***** DATASET EXCERPTS

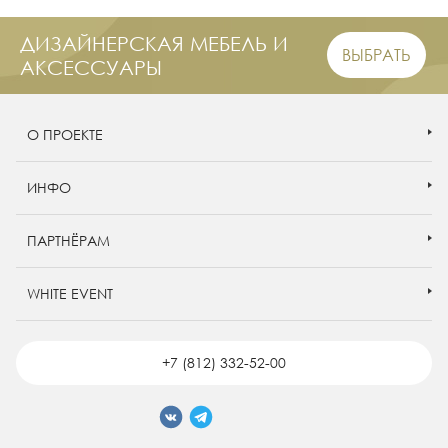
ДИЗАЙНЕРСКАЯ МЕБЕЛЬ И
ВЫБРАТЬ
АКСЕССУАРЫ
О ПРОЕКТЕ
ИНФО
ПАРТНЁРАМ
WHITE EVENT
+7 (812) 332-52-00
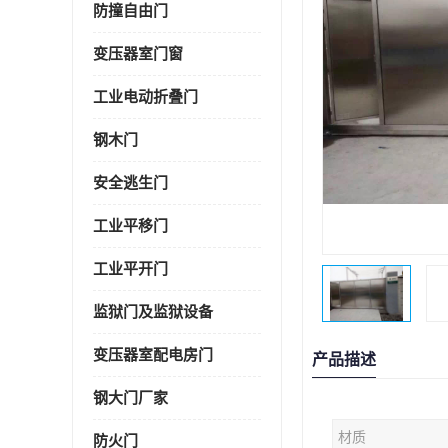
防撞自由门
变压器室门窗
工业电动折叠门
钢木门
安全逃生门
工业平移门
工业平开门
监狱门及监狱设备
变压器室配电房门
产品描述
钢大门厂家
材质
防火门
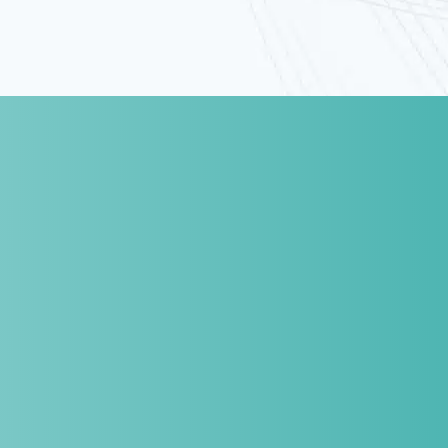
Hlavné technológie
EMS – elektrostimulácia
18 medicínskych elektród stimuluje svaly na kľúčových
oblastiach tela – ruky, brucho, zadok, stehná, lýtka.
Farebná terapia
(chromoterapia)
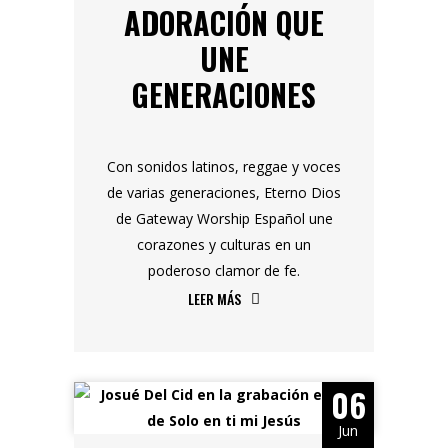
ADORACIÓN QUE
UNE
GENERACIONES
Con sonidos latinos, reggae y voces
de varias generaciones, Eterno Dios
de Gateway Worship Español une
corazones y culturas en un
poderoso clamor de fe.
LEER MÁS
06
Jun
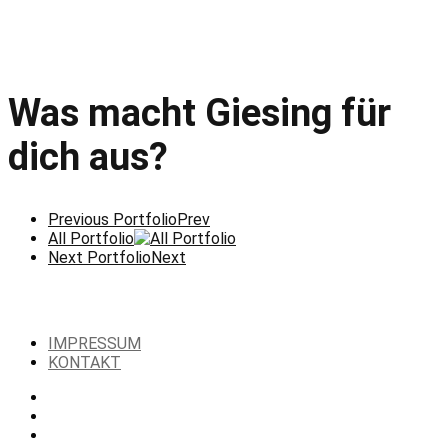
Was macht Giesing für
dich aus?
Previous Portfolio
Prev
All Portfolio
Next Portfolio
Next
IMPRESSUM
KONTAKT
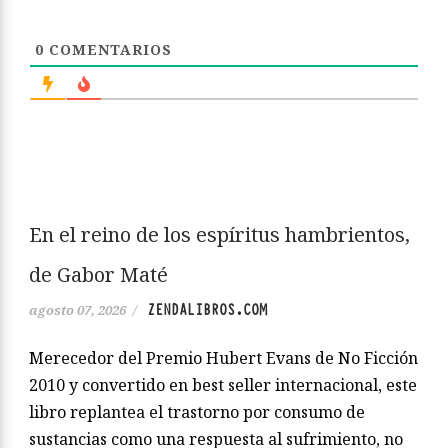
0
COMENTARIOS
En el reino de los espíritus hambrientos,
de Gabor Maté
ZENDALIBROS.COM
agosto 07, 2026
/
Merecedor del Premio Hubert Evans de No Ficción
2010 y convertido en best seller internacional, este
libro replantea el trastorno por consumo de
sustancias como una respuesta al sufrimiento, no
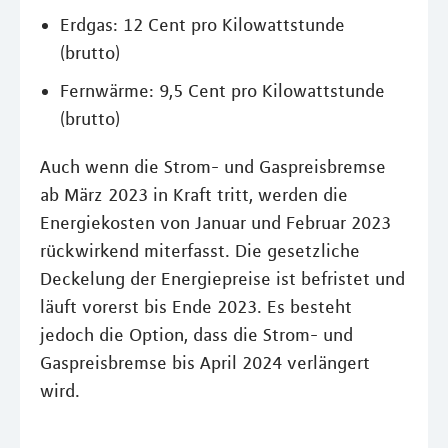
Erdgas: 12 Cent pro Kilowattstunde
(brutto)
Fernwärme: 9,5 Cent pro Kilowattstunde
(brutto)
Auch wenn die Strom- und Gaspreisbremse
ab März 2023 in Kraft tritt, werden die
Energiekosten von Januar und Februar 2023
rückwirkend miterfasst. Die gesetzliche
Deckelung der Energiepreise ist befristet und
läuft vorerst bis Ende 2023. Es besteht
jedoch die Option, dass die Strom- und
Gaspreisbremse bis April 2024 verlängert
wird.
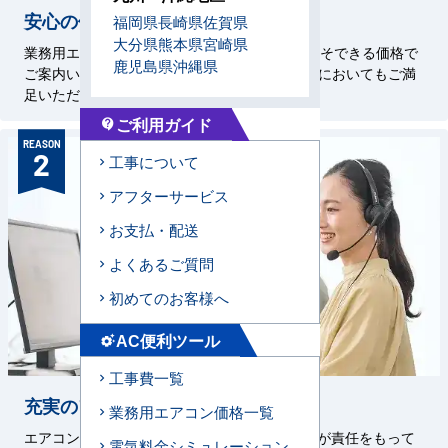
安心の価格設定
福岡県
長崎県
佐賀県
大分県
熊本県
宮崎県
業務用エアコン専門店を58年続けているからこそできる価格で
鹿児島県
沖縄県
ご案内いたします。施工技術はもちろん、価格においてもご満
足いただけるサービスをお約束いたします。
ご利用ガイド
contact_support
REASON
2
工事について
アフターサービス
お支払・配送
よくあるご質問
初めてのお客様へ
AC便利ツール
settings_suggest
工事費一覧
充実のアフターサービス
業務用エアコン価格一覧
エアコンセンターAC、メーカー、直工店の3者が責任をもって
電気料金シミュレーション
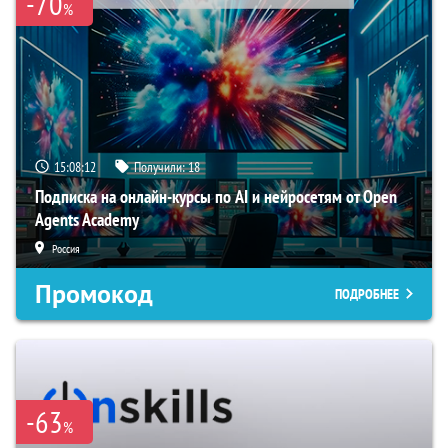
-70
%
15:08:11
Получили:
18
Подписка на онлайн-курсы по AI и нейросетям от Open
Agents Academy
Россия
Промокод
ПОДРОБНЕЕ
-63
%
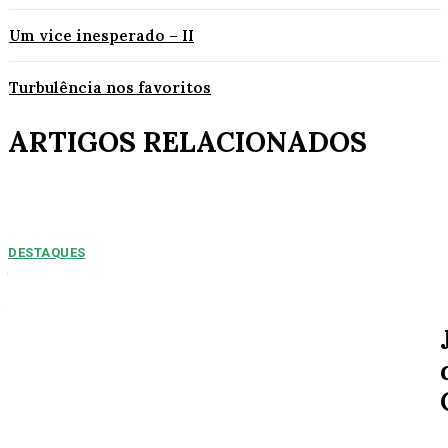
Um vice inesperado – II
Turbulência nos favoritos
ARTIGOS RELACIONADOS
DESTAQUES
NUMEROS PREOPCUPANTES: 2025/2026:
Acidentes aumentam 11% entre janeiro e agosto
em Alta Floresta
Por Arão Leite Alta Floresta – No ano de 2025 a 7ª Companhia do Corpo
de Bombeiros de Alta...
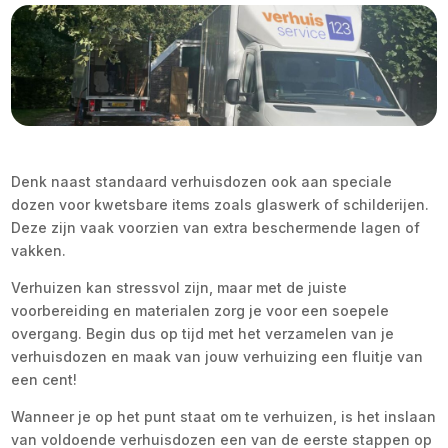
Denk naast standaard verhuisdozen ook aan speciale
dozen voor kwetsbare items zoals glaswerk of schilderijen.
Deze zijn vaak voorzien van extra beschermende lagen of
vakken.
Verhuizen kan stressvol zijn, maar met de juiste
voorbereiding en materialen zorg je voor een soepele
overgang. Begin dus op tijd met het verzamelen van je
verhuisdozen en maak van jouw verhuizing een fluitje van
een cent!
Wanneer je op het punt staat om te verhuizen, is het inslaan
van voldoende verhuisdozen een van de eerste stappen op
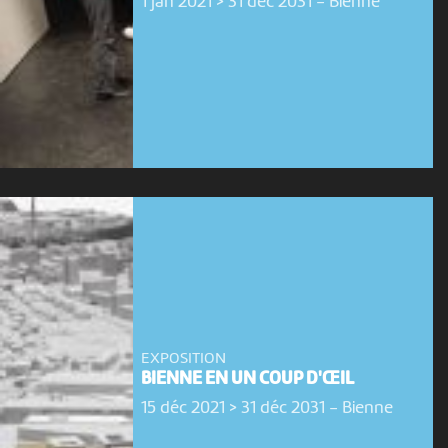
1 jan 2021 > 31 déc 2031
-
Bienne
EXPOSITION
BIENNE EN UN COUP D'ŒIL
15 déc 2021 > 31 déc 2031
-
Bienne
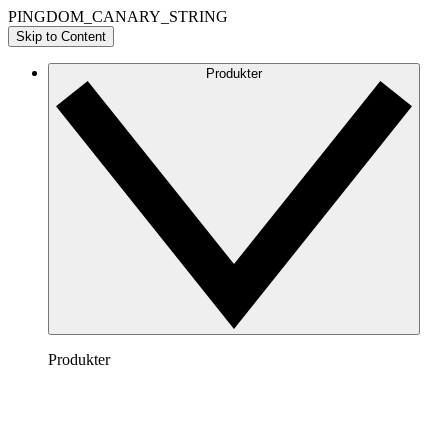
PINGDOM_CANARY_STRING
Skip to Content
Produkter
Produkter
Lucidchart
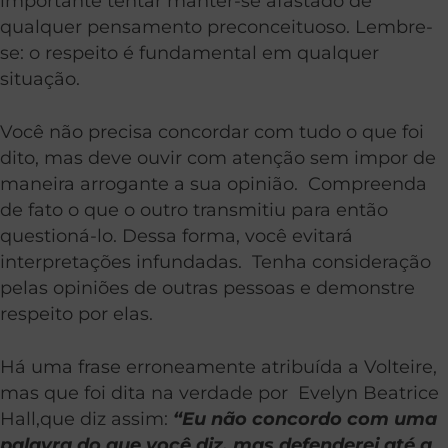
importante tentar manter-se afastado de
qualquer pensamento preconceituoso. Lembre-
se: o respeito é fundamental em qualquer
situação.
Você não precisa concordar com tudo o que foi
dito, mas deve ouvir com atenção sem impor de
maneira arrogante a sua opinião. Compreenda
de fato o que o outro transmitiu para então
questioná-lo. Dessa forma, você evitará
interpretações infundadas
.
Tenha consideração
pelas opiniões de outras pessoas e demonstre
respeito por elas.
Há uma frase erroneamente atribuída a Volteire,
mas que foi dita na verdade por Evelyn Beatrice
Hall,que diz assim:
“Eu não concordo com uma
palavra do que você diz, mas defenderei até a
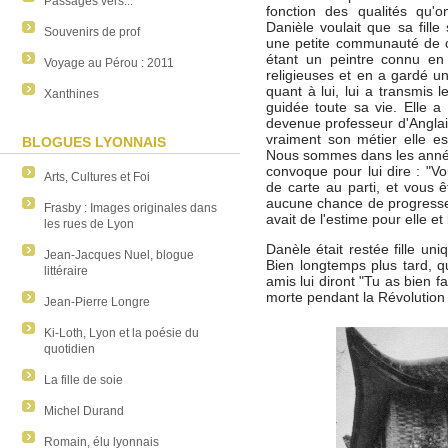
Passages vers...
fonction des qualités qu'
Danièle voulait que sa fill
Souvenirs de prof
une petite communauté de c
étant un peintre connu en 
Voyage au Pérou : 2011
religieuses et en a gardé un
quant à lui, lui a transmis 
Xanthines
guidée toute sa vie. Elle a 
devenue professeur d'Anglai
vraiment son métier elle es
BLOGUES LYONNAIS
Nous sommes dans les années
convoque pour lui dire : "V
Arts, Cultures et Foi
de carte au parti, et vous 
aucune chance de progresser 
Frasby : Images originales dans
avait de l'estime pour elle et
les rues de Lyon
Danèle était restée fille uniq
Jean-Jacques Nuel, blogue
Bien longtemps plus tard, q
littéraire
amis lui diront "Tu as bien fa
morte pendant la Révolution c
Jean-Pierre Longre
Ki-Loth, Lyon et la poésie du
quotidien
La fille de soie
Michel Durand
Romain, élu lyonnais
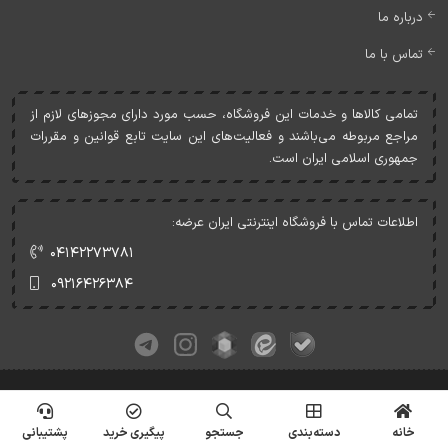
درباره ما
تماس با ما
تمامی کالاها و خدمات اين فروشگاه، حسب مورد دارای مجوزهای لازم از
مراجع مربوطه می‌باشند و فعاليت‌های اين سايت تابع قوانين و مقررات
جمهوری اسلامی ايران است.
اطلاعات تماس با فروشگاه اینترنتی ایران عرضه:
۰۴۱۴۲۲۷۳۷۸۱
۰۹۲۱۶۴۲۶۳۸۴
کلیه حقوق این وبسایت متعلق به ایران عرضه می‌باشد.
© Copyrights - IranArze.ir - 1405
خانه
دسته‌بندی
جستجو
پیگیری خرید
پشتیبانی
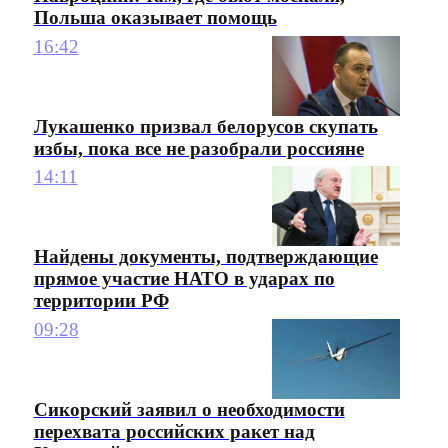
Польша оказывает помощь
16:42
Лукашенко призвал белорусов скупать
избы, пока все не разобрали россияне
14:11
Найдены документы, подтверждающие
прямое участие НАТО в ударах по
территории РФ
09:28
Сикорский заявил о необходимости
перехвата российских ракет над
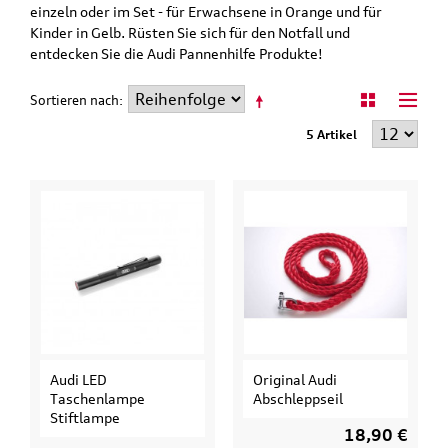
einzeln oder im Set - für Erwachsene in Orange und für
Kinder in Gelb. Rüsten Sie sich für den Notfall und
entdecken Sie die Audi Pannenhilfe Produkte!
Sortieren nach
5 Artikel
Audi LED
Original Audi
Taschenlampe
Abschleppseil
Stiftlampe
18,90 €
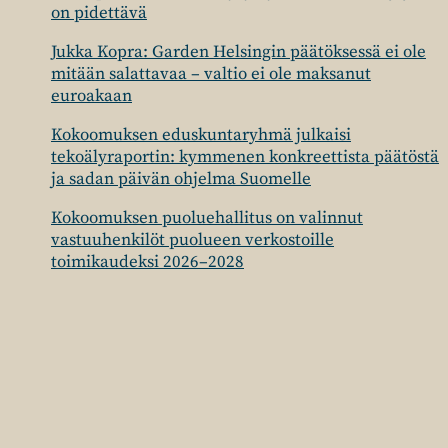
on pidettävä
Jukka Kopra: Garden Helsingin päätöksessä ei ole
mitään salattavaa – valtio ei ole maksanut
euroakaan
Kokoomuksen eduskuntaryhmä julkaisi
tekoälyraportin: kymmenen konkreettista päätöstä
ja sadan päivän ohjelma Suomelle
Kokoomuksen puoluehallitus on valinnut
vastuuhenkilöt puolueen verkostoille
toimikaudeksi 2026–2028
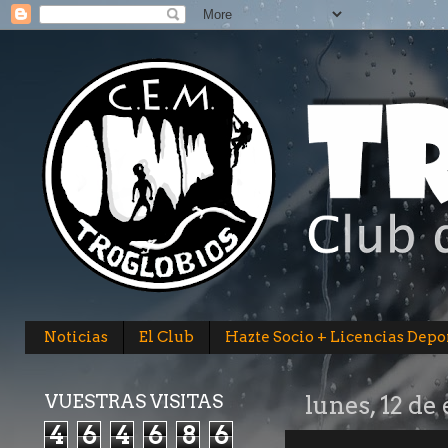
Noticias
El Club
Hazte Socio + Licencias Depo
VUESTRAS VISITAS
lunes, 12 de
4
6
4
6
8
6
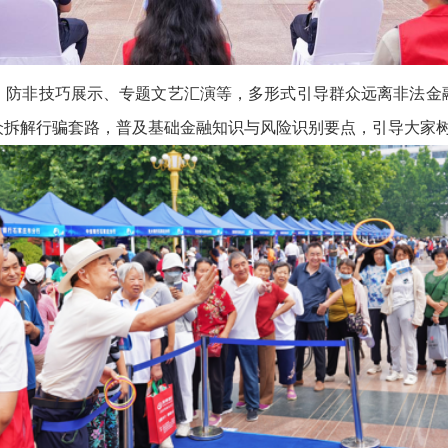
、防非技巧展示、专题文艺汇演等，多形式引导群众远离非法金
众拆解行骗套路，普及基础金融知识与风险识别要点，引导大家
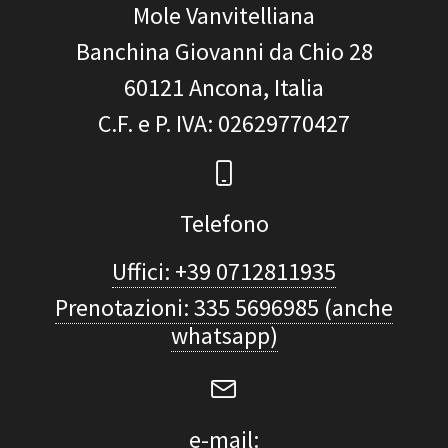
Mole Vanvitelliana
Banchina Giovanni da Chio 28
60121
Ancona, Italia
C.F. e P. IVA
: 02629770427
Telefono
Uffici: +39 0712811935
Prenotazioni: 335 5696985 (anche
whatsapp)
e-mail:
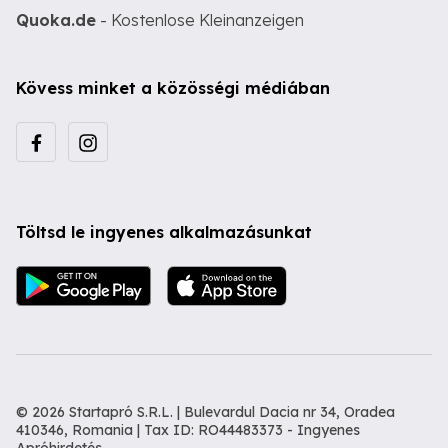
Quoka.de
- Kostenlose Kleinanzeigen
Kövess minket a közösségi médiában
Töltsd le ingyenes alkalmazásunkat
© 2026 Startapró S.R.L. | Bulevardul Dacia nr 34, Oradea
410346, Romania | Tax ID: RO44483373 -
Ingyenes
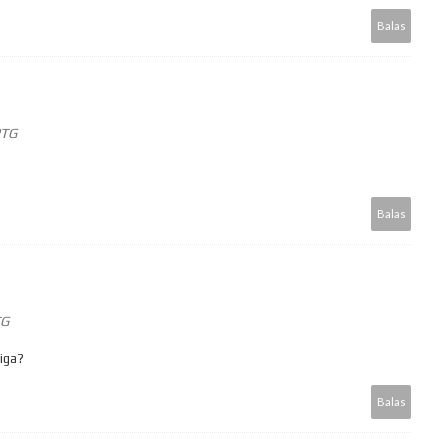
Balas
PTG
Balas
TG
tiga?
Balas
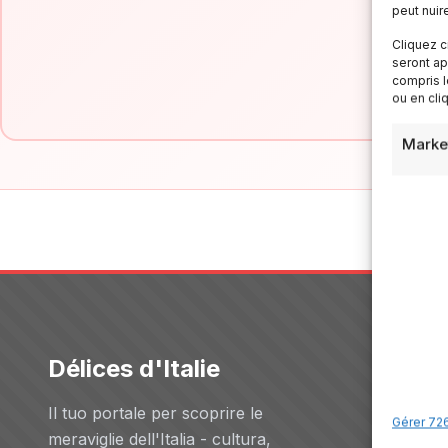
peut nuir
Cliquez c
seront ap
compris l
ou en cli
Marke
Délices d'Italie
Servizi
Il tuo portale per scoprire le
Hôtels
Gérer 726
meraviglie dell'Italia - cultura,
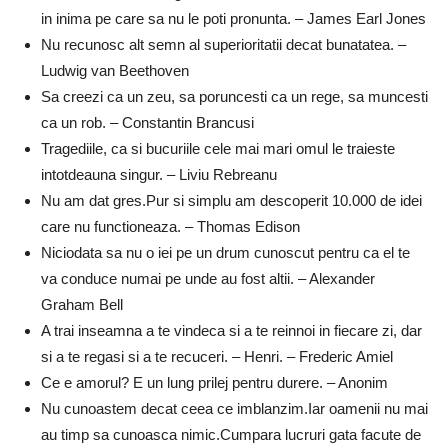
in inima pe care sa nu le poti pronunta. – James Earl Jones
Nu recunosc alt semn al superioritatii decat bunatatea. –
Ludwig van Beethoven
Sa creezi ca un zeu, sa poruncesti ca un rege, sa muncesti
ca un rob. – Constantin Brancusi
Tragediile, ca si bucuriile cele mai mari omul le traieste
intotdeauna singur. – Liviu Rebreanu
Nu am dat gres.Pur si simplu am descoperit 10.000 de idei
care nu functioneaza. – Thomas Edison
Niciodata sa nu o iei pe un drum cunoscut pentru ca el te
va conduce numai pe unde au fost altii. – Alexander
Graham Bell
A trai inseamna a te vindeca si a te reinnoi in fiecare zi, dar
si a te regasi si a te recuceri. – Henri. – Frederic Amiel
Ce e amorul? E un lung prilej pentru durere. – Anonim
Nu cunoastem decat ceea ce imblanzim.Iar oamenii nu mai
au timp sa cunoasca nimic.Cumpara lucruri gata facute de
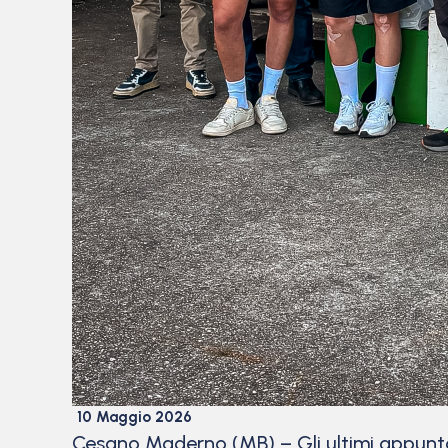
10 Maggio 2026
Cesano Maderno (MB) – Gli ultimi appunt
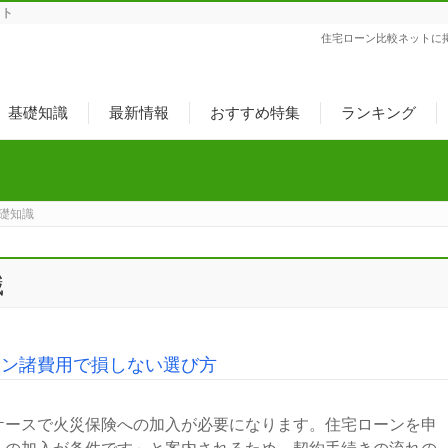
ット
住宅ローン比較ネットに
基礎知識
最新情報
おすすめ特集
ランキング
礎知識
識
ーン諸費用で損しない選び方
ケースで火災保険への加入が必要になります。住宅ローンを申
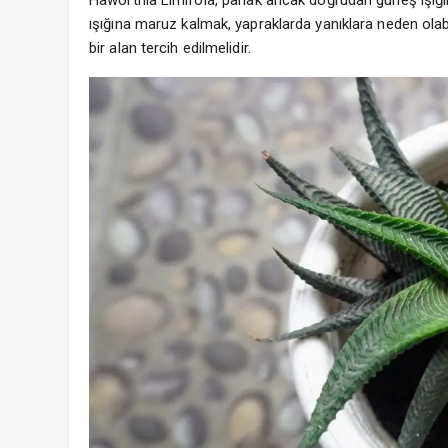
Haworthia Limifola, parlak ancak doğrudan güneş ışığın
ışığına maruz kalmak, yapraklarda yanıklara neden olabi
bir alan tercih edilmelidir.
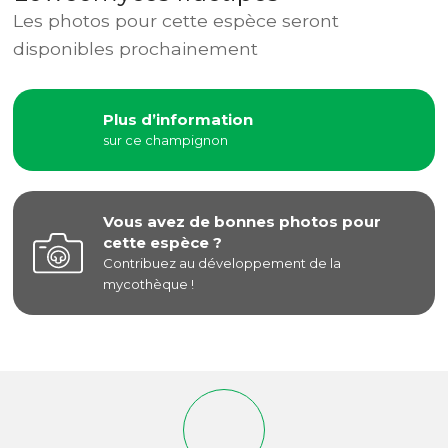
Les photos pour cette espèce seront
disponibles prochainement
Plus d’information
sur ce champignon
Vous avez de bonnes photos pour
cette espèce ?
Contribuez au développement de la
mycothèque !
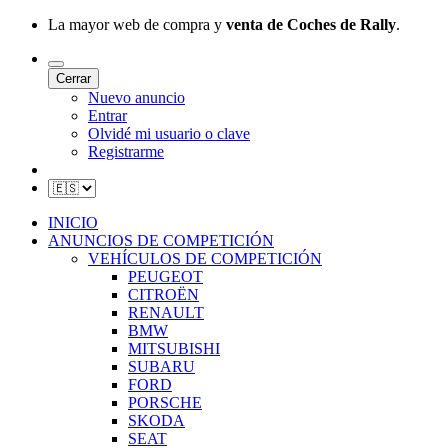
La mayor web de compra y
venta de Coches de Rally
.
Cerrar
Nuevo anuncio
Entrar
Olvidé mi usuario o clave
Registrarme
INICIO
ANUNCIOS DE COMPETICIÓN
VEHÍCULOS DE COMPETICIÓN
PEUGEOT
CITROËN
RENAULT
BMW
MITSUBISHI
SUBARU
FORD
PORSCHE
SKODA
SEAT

**********

WHAT THIS TASK INVOLVES: Copy out everything from the line containing "Les photos pour cette espèce seront" down to the end of the data, keeping each line word for word. Leave the pictures out.

REPLY TO THE TASK:
Les photos pour cette espèce seront
disponibles prochainement
Plus d’information
sur ce champignon
Vous avez de bonnes photos pour
cette espèce ?
Contribuez au développement de la
mycothèque !
La mayor web de compra y
venta de Coches de Rally
.
Cerrar
Nuevo anuncio
Entrar
Olvidé mi usuario o clave
Registrarme
INICIO
ANUNCIOS DE COMPETICIÓN
VEHÍCULOS DE COMPETICIÓN
PEUGEOT
CITROËN
RENAULT
BMW
MITSUBISHI
SUBARU
FORD
PORSCHE
SKODA
SEAT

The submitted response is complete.